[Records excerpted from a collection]
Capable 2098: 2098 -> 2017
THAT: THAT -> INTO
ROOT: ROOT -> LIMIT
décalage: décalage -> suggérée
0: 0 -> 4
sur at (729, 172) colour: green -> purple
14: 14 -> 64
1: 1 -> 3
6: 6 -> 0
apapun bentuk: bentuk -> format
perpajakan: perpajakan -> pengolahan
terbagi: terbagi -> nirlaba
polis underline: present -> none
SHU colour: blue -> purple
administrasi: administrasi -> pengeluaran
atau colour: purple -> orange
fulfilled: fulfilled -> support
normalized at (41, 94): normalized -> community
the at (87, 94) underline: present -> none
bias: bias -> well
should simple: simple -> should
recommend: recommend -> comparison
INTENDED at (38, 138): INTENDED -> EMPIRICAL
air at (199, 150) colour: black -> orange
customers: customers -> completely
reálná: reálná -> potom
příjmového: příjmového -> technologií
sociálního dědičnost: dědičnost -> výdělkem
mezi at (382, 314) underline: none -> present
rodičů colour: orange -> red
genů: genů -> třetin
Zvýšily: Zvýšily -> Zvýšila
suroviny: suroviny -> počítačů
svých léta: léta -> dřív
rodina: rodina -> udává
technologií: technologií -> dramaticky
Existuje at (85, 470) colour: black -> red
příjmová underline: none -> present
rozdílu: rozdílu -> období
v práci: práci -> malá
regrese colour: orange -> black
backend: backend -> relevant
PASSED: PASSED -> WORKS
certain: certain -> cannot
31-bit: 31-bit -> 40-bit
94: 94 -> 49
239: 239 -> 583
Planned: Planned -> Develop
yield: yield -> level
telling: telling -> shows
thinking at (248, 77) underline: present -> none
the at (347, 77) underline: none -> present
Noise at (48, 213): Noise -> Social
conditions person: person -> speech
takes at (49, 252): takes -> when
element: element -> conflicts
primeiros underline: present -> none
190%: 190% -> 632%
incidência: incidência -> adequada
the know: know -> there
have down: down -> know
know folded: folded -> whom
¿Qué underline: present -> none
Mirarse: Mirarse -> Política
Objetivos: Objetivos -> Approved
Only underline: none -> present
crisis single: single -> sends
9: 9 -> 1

= TASK GOAL =
Can you rewrite all of the rows above, putting "color" in place of "colour" each time it occurs and keeping everything else unchanged?

= TASK RESPONSE =
Capable 2098: 2098 -> 2017
THAT: THAT -> INTO
ROOT: ROOT -> LIMIT
décalage: décalage -> suggérée
0: 0 -> 4
sur at (729, 172) color: green -> purple
14: 14 -> 64
1: 1 -> 3
6: 6 -> 0
apapun bentuk: bentuk -> format
perpajakan: perpajakan -> pengolahan
terbagi: terbagi -> nirlaba
polis underline: present -> none
SHU color: blue -> purple
administrasi: administrasi -> pengeluaran
atau color: purple -> orange
fulfilled: fulfilled -> support
normalized at (41, 94): normalized -> community
the at (87, 94) underline: present -> none
bias: bias -> well
should simple: simple -> should
recommend: recommend -> comparison
INTENDED at (38, 138): INTENDED -> EMPIRICAL
air at (199, 150) color: black -> orange
customers: customers -> completely
reálná: reálná -> potom
příjmového: příjmového -> technologií
sociálního dědičnost: dědičnost -> výdělkem
mezi at (382, 314) underline: none -> present
rodičů color: orange -> red
genů: genů -> třetin
Zvýšily: Zvýšily -> Zvýšila
suroviny: suroviny -> počítačů
svých léta: léta -> dřív
rodina: rodina -> udává
technologií: technologií -> dramaticky
Existuje at (85, 470) color: black -> red
příjmová underline: none -> present
rozdílu: rozdílu -> období
v práci: práci -> malá
regrese color: orange -> black
backend: backend -> relevant
PASSED: PASSED -> WORKS
certain: certain -> cannot
31-bit: 31-bit -> 40-bit
94: 94 -> 49
239: 239 -> 583
Planned: Planned -> Develop
yield: yield -> level
telling: telling -> shows
thinking at (248, 77) underline: present -> none
the at (347, 77) underline: none -> present
Noise at (48, 213): Noise -> Social
conditions person: person -> speech
takes at (49, 252): takes -> when
element: element -> conflicts
primeiros underline: present -> none
190%: 190% -> 632%
incidência: incidência -> adequada
the know: know -> there
have down: down -> know
know folded: folded -> whom
¿Qué underline: present -> none
Mirarse: Mirarse -> Política
Objetivos: Objetivos -> Approved
Only underline: none -> present
crisis single: single -> sends
9: 9 -> 1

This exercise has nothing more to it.